Polynomials over a Field

The ring F[x] is a pid, which is dedekind, hence its prime ideals and its spectrum are well characterized. In this case the prime ideals correspond to the irreducible polynomials over F. These include, but are not limited to, x-a for every a in F.

If F is algebraically closed, such as the complex numbers, there are no other irreducible polynomials, and spec R comprises a closed point for each element of F, plus the generic zero ideal.

If F is the reals there are additional closed points, corresponding to x²+bx+c where 4c > b².

Polynomials over a PID

If R is a pid, the ring R[x] is noetherian, and a ufd. Any prime ideal P has a finite set of generators g₁ g₂ g₃ etc. If a generator is the product of two polynomials in R[x], we can replace it with one of the two factors, since P is prime. Thus we can assume each generator is a prime element of R, or a primitive irreducible polynomial in R[x].

Suppose one of the generators is q, a prime in R. So far R could have been a ufd, but at this point we need it to be a pid. Thus q generates a maximal ideal, and R/q is a field F. Now P includes all the polynomials whose content is divisible by q. Mod out by this ideal and P remains prime in F[x]. Since F[x] is a pid, the generator g is either 0 or an irreducible polynomial. Therefore P could be generated by q, or q and g(x), where g is irreducible mod q.

If P contains two primes in R, use bezout's identity to span 1; hence P does not contain more than one element from R.

Now assume there are no generators from R. Since P contains nothing in R, take the fractions by R^*, and find a corresponding prime ideal. Once again F[x] is a pid. Let g be its generator. Multiply through by a common denominator to find g primitive in R[x]. This is the generator for P.

In summary, the points in spec R[x] correspond to the primitive irreducible polynomials in R[x], or {q,g(x)} where q is prime in R and g(x) is irreducible mod q, or {q}, or {0}.

If {q,g(x)} is contained in a larger ideal, mod out by q and find something larger in F[x]. Yet g generates a maximal ideal in the quotient ring, hence {q,g(x₀} is a closed point in spec R.

The closure of {q} or {g} brings in {q,g}. Also, the closure of {h(x)} includes {q,g} if h is no longer irreducible mod q, and g is one of its irreducible factors. Finally, 0 is the generic point, as usual.

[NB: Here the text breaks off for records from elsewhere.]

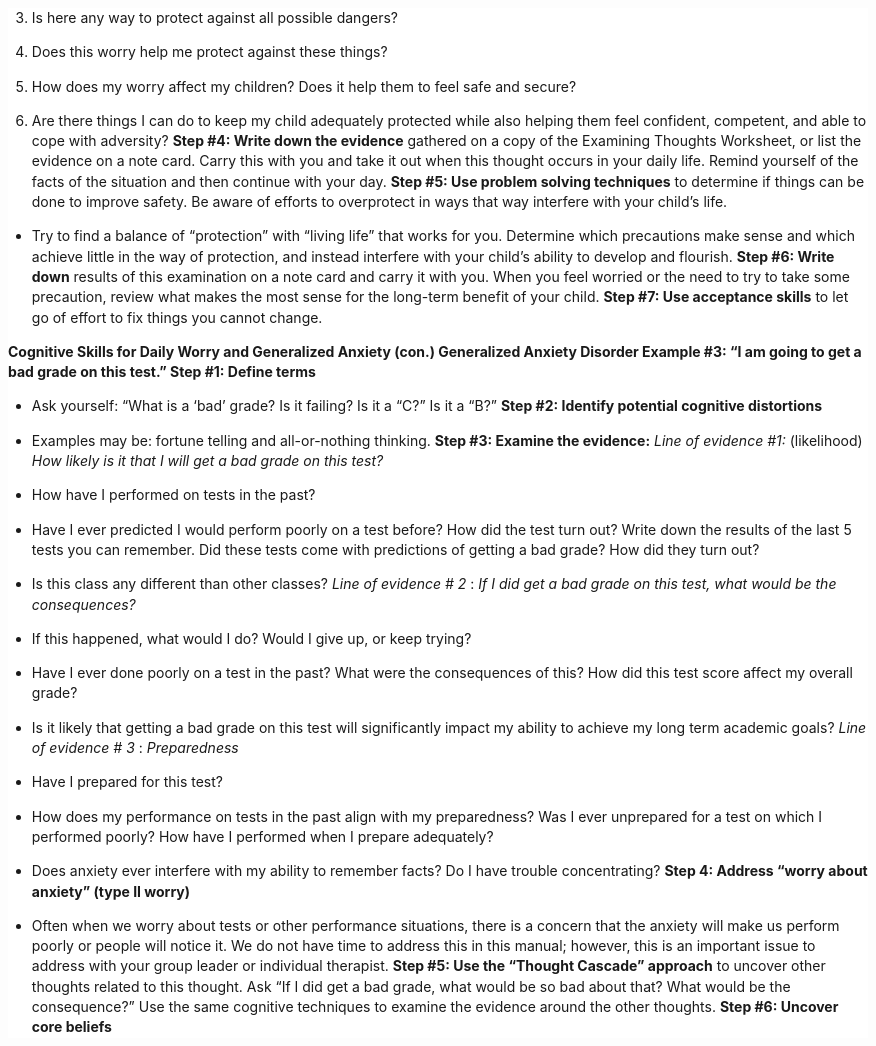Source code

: 3. Is here any way to protect against all possible dangers? 

4. Does this worry help me protect against these things? 

5. How does my worry affect my children? Does it help them to feel safe and secure? 

6. Are there things I can do to keep my child adequately protected while also helping them feel confident, competent, and able to cope with adversity? **Step #4: Write down the evidence** gathered on a copy of the Examining Thoughts Worksheet, or list the evidence on a note card. Carry this with you and take it out when this thought occurs in your daily life. Remind yourself of the facts of the situation and then continue with your day. **Step #5: Use problem solving techniques** to determine if things can be done to improve safety. Be aware of efforts to overprotect in ways that way interfere with your child’s life. 

- Try to find a balance of “protection” with “living life” that works for you. Determine which precautions     make sense and which achieve little in the way of protection, and instead interfere with your child’s ability     to develop and flourish. **Step #6: Write down** results of this examination on a note card and carry it with you. When you feel worried or the need to try to take some precaution, review what makes the most sense for the long-term benefit of your child. **Step #7: Use acceptance skills** to let go of effort to fix things you cannot change. 


**Cognitive Skills for Daily Worry and Generalized Anxiety (con.) Generalized Anxiety Disorder Example #3: “I am going to get a bad grade on this test.” Step #1: Define terms** 

- Ask yourself: “What is a ‘bad’ grade? Is it failing? Is it a “C?” Is it a “B?” **Step #2: Identify potential cognitive distortions** 

- Examples may be: fortune telling and all-or-nothing thinking. **Step #3: Examine the evidence:** _Line of evidence #1:_ (likelihood) _How likely is it that I will get a bad grade on this test?_ 

- How have I performed on tests in the past? 

- Have I ever predicted I would perform poorly on a test before? How did the test turn out? Write down     the results of the last 5 tests you can remember. Did these tests come with predictions of getting a bad     grade? How did they turn out? 

- Is this class any different than other classes? _Line of evidence # 2_ : _If I did get a bad grade on this test, what would be the consequences?_ 

- If this happened, what would I do? Would I give up, or keep trying? 

- Have I ever done poorly on a test in the past? What were the consequences of this? How did this test     score affect my overall grade? 

- Is it likely that getting a bad grade on this test will significantly impact my ability to achieve my long     term academic goals? _Line of evidence # 3_ : _Preparedness_ 

- Have I prepared for this test? 

- How does my performance on tests in the past align with my preparedness? Was I ever unprepared for a     test on which I performed poorly? How have I performed when I prepare adequately? 

- Does anxiety ever interfere with my ability to remember facts? Do I have trouble concentrating? **Step 4: Address “worry about anxiety” (type II worry)** 

- Often when we worry about tests or other performance situations, there is a concern that the     anxiety will make us perform poorly or people will notice it. We do not have time to address this in this     manual; however, this is an important issue to address with your group leader or individual therapist. **Step #5: Use the “Thought Cascade” approach** to uncover other thoughts related to this thought. Ask “If I did get a bad grade, what would be so bad about that? What would be the consequence?” Use the same cognitive techniques to examine the evidence around the other thoughts. **Step #6: Uncover core beliefs**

To illustrate, consider Z[x]. Let h = x²+1. This generates a prime ideal, which implies a point in spec R. Let's take the closure of this point. If p = 3 mod 4 then h remains irreducible. The prime ideal {p,h} is brought into the closure. If p = 1 mod 4 then h splits into x+c and x-c mod p. Two prime ideals are brought in: {p,x+c} and {p,x-c}. (These coincide if p = 2.)